Victorian captain Simon O'Donnell roared at this tubby blond kid in the field as he struggled to retrieve the ball.
During his first outing in the Sheffield Shield as an uncertain 21-year-old, Shane Warne looked out of his depth.
Unathletic in the field, the newest addition to the Victorian team offered no sign of the spectacular career ahead of him. How could this kid have played AFL football for the St Kilda under 19s?
Warne's bowling against Western Australia at St Kilda's Junction Oval was tidy enough, but he didn't look like getting anyone out.
Before the match Warne had been generous with his time as a photographer and I from The Australian, my employer at the time, went to the family home at Blackrock for a chat about his pending debut.
Confident for his age and experience, Warne was good company as he chatted with excitement about his pending debut.
He played just one late-season game, in February 1991, before appearing again next season. Three modest Shield matches later this tubby blond kid was in the Test team and the question remained, could he get anyone out?
His one wicket on debut against India in Sydney was Ravi Shastri, caught in the deep by Victorian teammate Dean Jones slicing a drive for 206. It was one more wicket that he claimed in Adelaide before being understandably dropped for the last Test in Perth.
On my next sighting of Warne in August 1992, ahead of a tour of Sri Lanka, this tubby kid was tubby no more.
"What have you been doing?" I said.
"A bit of walking," he replied.
A bit of walking! He must have walked to the moon and back to change his shape like that. This was someone who looked serious about the next step.
But going into the last day of the first Test in Colombo, with a dominant Sri Lanka closing in on a shock victory, the question remained, could he get anybody out? His first innings figures were 0-107.

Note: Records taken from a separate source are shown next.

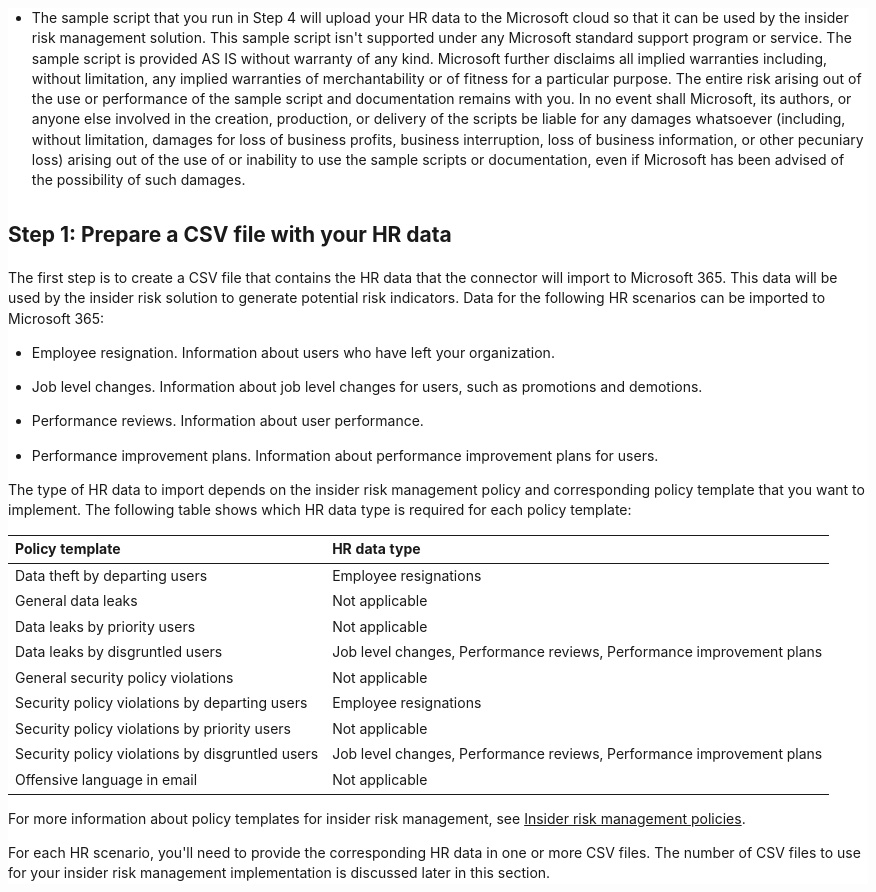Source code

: - The sample script that you run in Step 4 will upload your HR data to the Microsoft cloud so that it can be used by the insider risk management solution. This sample script isn't supported under any Microsoft standard support program or service. The sample script is provided AS IS without warranty of any kind. Microsoft further disclaims all implied warranties including, without limitation, any implied warranties of merchantability or of fitness for a particular purpose. The entire risk arising out of the use or performance of the sample script and documentation remains with you. In no event shall Microsoft, its authors, or anyone else involved in the creation, production, or delivery of the scripts be liable for any damages whatsoever (including, without limitation, damages for loss of business profits, business interruption, loss of business information, or other pecuniary loss) arising out of the use of or inability to use the sample scripts or documentation, even if Microsoft has been advised of the possibility of such damages.

## Step 1: Prepare a CSV file with your HR data

The first step is to create a CSV file that contains the HR data that the connector will import to Microsoft 365. This data will be used by the insider risk solution to generate potential risk indicators. Data for the following HR scenarios can be imported to Microsoft 365:

- Employee resignation. Information about users who have left your organization.

- Job level changes. Information about job level changes for users, such as promotions and demotions.

- Performance reviews. Information about user performance.

- Performance improvement plans. Information about performance improvement plans for users.

The type of HR data to import depends on the insider risk management policy and corresponding policy template that you want to implement. The following table shows which HR data type is required for each policy template:

|  Policy template |  HR data type |
|:-----------------------------------------------|:---------------------------------------------------------------------|
| Data theft by departing users                   | Employee resignations                                                 |
| General data leaks                              | Not applicable                                                        |
| Data leaks by priority users                    | Not applicable                                                        |
| Data leaks by disgruntled users                 | Job level changes, Performance reviews, Performance improvement plans |
| General security policy violations              | Not applicable                                                        |
| Security policy violations by departing users   | Employee resignations                                                 |
| Security policy violations by priority users    | Not applicable                                                        |
| Security policy violations by disgruntled users | Job level changes, Performance reviews, Performance improvement plans |
| Offensive language in email                     | Not applicable                                                        |

For more information about policy templates for insider risk management, see [Insider risk management policies](insider-risk-management-policies.md#policy-templates).

For each HR scenario, you'll need to provide the corresponding HR data in one or more CSV files. The number of CSV files to use for your insider risk management implementation is discussed later in this section.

Warne had career figures of 1-335 when captain Allan Border rolled the dice and throw Warne the ball. In 5.1 overs Warne claimed 3-11, Australia claimed a remarkable victory to set up the series and yes, he could get people out.
Greg Matthews, the star of that Sri Lankan series, was Australia's sole spinner when Australia failed to close out the first Test against the West Indies in Brisbane later that year.
"It's time for Shane Warne," said a frustrated Border after the match.
And so it was. In the second innings of the next Test in Melbourne Warne sent his "zooter" skidding under the bat of Richie Richardson on the way to 7-52 during the only Test Australia won in that tightly fought series.
In New Zealand he bamboozled arguably the best batsman in the world at the time, Martin Crowe, en route to 17 wickets at an average of 15 in three Tests.
So by the time Warne arrived in England during 1993 he was perfectly prime for THAT ball, the Ball of The Century, which dipped into Mike Gatting, spun past his probing blade, and crashed into the stumps.
Suddenly Warne was an overnight success more than two years in the making.
And with the new-found fame came the headlines.
"Warne is a lousy lover" screamed a tabloid which had found a girl he had spent time with on a previous sojourn as a club cricketer in England.
So appeared the two sides of Shane Warne, the unshakable iron will of possibly the best bowler who ever lived and the fragile ego which made him sensitive to anything which didn't fit his view of the world.
He was sensitive about his weight to the point where he stormed out of the unveiling of his Madame Tussauds wax works statue in 1997 when a journalist asked him which figure he preferred.
And I was part of the media throng at Johannesburg airport when he was marched out of the 2003 World Cup after testing positive to a banned diuretic he was using for weight loss.
Yet none of this, or the countless other controversies and injuries which surrounded him, changed the fact that he was always the greatest.
It was almost as if the enforced break of a year-long drugs ban was as reawakening. The "King" reigned like never before. In 2005 he claimed a remarkable 96 wickets, including 40 on the Ashes tour, as he fought with ball and bat to keep Australia in a series they famously lost.
Warne retired at the peak of his game leaving us wanting more. He announced it ahead of the 2006 Boxing Day Test against England and then late on that first day bowled Andrew Strauss in front of almost 90,000 people, becoming the first man to 700 Test wickets.
"Whoever writes my scripts is doing an unbelievable job," Warne said later.
Sadly there's no final act. Thanks for the memories Warnie, we didn't know how lucky we were.
*Malcolm Conn covered most of Shane Warne's career as a chief cricket writer.